In summary, we demonstrate the feasibility of isolating and incorporating high-affinity Fabs into peptide immuno-MRM assays. The Fab fragments obtained after selection were functional for peptide immuno-MRM by directly attaching them to magnetic beads via their Strep-tag.

More extensive studies are needed to statistically evaluate the overall success rate in selecting such affinity reagents as a routine approach to assay reagent generation. This includes using more diverse targets spanning a range of properties including length, hydrophobicity, charge, and containing post-translational modifications. While all three antibody fragments showed similar performance to monoclonals in this proof-of-principle study, it is possible that some peptides will not yield high-affinity recombinant antibodies, as observed with traditional immunizations.

The potential advantages in time savings of such an approach are attractive. Using the approach described here, recombinant antibody generation including production and quality control takes about 12 weeks, in contrast with the 6 to 9 months needed for traditional, animal-derived monoclonal antibody generation. Because selection of HuCAL antibodies is done entirely in vitro and has been automated,[21] many projects can be handled in parallel without the corresponding increase in timelines.

§ **EXERCISE AIM**
Copy the stretch from "In summary, we" through "via their Strep-tag." of the immuno-MRM text, and replace "magnetic beads" with "agarose beads". The data are not needed for any of the work here.

(Data excerpts)
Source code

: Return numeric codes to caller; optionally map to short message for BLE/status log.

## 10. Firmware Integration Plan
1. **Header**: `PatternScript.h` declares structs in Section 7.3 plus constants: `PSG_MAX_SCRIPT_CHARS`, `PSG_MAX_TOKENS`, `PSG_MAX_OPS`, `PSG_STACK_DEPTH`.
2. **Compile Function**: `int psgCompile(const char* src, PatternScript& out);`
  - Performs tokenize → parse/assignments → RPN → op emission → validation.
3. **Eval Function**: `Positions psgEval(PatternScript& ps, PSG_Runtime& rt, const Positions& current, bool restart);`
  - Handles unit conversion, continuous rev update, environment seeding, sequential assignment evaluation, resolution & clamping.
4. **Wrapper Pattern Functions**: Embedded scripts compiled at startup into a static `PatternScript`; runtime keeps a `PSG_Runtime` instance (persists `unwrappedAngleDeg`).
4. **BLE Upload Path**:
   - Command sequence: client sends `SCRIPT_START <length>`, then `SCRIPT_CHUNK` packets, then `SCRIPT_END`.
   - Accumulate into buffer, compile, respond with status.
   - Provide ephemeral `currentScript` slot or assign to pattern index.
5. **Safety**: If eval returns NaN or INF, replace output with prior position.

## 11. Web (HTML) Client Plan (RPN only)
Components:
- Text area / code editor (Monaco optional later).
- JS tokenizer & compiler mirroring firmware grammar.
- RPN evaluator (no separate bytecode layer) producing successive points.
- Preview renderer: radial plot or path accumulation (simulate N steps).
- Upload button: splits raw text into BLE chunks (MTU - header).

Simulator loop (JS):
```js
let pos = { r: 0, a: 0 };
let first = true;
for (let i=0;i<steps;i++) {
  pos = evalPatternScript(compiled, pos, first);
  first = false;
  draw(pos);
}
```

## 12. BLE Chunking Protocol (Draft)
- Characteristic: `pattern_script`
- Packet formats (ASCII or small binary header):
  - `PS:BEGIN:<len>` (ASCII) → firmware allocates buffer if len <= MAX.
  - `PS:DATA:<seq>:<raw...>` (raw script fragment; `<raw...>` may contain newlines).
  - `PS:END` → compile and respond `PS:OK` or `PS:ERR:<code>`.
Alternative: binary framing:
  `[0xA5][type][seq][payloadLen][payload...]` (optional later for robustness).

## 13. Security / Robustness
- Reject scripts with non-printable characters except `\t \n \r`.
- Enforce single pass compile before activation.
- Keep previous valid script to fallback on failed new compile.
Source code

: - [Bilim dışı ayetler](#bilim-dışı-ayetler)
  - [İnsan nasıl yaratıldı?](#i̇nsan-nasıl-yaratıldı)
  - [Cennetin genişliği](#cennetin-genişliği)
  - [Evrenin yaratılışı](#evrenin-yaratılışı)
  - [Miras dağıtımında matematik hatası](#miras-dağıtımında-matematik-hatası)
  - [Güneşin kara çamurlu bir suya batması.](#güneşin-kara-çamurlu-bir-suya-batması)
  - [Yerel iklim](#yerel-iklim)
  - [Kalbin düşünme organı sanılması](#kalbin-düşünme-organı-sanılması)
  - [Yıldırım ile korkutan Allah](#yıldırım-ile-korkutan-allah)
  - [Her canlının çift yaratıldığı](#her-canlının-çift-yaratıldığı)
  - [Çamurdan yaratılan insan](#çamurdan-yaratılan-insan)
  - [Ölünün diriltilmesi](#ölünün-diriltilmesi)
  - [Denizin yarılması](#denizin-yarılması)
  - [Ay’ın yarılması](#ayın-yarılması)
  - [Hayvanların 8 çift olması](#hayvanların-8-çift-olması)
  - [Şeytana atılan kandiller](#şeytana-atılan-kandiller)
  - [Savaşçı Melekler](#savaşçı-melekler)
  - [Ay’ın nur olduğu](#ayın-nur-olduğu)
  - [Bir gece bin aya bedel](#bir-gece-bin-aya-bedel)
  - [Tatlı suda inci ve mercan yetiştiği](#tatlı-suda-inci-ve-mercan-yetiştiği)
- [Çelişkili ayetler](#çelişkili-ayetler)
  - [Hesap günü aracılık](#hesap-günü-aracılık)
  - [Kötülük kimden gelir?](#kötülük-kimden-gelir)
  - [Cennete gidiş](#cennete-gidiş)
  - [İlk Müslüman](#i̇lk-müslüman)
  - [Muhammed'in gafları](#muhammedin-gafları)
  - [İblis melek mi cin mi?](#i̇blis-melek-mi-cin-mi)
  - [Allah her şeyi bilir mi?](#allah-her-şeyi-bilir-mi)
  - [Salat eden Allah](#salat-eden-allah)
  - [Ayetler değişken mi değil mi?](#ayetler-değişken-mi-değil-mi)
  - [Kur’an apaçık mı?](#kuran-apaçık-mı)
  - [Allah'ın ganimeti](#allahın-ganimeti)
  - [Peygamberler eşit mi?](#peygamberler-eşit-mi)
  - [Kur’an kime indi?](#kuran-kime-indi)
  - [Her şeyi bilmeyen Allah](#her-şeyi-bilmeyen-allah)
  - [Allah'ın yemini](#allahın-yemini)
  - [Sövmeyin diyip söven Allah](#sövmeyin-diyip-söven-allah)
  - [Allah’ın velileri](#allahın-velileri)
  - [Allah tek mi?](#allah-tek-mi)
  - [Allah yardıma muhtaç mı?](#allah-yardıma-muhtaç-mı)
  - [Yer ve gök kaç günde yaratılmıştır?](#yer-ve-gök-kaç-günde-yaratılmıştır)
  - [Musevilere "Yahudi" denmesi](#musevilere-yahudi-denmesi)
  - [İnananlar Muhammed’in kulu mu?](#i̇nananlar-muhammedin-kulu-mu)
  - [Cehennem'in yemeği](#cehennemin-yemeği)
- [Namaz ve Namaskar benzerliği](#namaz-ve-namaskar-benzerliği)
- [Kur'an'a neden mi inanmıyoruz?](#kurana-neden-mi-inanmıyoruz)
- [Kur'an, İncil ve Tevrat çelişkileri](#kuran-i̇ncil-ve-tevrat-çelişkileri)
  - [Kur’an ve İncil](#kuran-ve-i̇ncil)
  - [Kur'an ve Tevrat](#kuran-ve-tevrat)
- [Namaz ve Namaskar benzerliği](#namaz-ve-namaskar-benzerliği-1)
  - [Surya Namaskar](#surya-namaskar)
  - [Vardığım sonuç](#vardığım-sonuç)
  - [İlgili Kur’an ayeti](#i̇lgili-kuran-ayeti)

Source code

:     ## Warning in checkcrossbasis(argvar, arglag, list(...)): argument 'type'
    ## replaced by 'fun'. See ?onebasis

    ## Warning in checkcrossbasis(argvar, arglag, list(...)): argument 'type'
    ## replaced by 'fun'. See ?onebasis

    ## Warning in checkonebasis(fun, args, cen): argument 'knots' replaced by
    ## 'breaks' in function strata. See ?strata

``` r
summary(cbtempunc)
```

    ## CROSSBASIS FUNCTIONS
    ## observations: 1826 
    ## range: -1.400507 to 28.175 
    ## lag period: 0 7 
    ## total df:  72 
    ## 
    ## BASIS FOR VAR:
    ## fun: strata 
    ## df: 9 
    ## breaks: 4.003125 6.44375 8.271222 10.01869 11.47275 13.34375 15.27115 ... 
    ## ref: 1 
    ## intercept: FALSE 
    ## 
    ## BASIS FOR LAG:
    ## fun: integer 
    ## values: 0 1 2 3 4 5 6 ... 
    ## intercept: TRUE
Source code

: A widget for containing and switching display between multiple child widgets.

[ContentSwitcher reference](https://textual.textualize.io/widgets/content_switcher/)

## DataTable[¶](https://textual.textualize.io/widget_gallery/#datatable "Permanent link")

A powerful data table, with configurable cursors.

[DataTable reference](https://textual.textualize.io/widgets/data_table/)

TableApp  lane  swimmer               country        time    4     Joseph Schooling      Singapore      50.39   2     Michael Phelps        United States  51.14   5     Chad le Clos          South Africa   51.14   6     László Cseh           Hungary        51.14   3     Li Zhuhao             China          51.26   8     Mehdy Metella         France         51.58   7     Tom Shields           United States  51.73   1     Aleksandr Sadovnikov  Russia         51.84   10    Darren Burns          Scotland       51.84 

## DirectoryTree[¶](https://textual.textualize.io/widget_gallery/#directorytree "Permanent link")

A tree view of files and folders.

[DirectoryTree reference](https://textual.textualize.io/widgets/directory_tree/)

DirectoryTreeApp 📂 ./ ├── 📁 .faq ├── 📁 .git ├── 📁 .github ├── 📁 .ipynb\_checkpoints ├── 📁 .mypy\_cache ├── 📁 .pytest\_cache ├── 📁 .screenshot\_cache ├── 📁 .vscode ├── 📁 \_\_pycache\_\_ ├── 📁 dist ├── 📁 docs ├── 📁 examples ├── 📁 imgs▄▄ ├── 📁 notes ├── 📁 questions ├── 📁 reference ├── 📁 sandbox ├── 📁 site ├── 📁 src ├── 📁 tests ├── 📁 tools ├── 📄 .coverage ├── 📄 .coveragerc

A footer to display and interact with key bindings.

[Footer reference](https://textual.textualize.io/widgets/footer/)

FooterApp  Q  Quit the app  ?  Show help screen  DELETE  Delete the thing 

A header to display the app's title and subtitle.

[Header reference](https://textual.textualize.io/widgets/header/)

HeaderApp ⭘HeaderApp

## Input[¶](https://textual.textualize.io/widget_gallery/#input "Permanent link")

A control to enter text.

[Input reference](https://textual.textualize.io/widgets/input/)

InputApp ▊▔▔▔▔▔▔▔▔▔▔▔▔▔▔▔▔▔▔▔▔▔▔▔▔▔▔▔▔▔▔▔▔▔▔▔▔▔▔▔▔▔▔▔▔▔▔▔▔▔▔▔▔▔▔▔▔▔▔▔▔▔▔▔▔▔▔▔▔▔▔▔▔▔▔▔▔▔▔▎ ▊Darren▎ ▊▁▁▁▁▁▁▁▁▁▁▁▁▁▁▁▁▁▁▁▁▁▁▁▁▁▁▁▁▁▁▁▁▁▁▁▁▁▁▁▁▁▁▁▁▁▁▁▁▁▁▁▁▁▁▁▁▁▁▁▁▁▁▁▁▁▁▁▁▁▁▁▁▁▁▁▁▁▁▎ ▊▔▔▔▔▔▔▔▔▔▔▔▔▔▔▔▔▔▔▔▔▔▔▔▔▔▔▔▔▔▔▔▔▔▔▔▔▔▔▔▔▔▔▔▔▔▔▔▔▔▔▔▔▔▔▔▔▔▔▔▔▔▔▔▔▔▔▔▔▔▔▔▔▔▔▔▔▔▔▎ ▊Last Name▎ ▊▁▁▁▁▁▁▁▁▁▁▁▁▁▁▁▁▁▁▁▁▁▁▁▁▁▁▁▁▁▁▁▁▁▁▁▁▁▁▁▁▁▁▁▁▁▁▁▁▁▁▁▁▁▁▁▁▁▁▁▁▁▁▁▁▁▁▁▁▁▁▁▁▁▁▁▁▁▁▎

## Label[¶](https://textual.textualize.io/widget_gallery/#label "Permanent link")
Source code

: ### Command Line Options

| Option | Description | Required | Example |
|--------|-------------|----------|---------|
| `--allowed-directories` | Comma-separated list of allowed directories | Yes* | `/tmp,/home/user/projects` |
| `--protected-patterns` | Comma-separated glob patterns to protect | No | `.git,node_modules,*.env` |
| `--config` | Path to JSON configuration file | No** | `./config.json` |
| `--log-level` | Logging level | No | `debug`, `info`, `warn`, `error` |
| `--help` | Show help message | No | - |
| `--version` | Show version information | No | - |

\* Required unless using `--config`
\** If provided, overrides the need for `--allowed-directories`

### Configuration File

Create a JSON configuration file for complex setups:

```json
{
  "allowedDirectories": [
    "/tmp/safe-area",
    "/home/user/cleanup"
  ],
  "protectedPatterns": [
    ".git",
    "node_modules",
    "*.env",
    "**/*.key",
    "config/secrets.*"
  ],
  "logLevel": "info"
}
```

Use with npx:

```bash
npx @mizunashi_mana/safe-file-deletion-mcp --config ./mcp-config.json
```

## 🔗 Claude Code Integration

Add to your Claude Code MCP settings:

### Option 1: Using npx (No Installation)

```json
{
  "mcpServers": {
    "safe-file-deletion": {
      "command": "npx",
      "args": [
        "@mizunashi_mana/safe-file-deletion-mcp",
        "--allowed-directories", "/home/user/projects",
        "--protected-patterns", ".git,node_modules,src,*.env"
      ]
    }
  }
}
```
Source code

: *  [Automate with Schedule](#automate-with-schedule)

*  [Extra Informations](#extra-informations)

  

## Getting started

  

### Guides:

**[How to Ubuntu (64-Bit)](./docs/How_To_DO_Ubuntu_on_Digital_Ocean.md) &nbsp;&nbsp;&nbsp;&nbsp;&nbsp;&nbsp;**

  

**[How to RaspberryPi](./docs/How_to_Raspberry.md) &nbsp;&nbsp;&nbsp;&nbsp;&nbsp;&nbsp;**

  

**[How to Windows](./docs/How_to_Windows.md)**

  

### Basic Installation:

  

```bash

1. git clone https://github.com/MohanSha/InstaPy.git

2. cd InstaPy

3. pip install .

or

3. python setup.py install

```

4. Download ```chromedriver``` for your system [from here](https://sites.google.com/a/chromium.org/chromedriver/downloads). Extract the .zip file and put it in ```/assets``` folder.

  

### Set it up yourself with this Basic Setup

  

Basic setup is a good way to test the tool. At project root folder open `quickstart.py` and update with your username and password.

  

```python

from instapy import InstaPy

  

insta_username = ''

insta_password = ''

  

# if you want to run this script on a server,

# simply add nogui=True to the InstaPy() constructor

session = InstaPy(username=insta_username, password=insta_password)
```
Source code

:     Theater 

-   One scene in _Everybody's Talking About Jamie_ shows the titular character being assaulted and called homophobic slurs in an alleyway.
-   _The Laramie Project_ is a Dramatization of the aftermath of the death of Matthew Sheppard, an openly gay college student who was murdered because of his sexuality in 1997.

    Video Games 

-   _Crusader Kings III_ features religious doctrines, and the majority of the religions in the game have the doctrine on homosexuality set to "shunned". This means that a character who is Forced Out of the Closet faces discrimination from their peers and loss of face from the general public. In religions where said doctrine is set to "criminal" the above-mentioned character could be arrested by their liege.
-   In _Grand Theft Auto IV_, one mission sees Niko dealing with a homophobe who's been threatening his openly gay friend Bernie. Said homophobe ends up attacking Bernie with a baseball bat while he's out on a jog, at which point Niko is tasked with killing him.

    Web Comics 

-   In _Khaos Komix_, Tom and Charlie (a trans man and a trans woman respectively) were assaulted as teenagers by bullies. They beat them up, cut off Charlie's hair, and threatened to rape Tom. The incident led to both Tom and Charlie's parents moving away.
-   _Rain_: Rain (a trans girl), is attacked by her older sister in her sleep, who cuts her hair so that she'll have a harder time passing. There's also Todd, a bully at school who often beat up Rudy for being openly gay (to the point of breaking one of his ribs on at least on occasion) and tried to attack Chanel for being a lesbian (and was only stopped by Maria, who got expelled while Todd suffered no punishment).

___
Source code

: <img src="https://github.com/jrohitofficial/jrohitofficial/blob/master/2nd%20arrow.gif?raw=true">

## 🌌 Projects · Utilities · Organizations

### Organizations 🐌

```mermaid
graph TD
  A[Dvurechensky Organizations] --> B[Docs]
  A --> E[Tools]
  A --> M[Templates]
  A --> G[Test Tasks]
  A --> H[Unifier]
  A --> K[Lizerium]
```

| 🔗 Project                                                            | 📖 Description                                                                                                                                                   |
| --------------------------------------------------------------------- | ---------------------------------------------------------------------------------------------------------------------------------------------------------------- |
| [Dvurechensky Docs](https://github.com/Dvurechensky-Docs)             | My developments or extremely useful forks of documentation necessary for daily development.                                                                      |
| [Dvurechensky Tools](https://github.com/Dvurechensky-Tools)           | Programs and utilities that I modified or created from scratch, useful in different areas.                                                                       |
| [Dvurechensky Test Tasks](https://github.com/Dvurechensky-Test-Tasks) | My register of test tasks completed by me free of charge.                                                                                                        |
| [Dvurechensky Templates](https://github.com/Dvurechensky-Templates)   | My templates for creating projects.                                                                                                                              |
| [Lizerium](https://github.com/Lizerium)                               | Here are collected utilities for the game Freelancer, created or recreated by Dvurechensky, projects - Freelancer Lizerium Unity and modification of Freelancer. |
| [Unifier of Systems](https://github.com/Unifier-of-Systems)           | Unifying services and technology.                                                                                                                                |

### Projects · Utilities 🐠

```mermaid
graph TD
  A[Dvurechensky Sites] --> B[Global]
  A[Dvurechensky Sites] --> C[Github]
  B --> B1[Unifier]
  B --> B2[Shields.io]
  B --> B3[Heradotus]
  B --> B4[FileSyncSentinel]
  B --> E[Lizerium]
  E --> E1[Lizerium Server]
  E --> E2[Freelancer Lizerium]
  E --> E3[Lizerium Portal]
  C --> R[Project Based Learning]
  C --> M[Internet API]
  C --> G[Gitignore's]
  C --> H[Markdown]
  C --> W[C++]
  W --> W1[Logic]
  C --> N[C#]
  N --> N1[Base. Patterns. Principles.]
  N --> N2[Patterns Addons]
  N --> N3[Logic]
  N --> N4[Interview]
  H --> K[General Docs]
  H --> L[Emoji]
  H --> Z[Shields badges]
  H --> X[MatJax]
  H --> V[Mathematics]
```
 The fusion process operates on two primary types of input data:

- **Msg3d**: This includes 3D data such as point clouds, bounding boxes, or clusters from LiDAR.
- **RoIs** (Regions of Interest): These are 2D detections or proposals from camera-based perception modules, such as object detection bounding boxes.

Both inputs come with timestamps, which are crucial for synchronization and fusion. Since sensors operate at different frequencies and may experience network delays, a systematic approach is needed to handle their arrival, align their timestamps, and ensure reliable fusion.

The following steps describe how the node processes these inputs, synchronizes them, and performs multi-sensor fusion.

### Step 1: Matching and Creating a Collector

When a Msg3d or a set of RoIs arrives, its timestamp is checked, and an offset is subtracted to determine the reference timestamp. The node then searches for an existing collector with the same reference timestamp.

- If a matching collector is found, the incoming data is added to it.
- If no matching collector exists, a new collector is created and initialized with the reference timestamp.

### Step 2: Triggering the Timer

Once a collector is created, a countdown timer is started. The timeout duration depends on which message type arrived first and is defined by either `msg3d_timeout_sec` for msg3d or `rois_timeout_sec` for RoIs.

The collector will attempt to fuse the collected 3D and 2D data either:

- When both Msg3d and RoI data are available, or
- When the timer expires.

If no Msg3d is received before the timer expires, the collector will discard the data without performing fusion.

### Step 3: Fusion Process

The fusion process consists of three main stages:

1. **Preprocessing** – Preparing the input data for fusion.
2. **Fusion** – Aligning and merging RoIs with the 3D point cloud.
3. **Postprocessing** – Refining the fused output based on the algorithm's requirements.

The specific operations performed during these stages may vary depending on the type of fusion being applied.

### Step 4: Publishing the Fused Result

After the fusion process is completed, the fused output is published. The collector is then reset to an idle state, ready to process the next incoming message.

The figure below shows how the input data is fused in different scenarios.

§ **RESPONSE TO THIS EXERCISE**
In summary, we demonstrate the feasibility of isolating and incorporating high-affinity Fabs into peptide immuno-MRM assays. The Fab fragments obtained after selection were functional for peptide immuno-MRM by directly attaching them to agarose beads via their Strep-tag.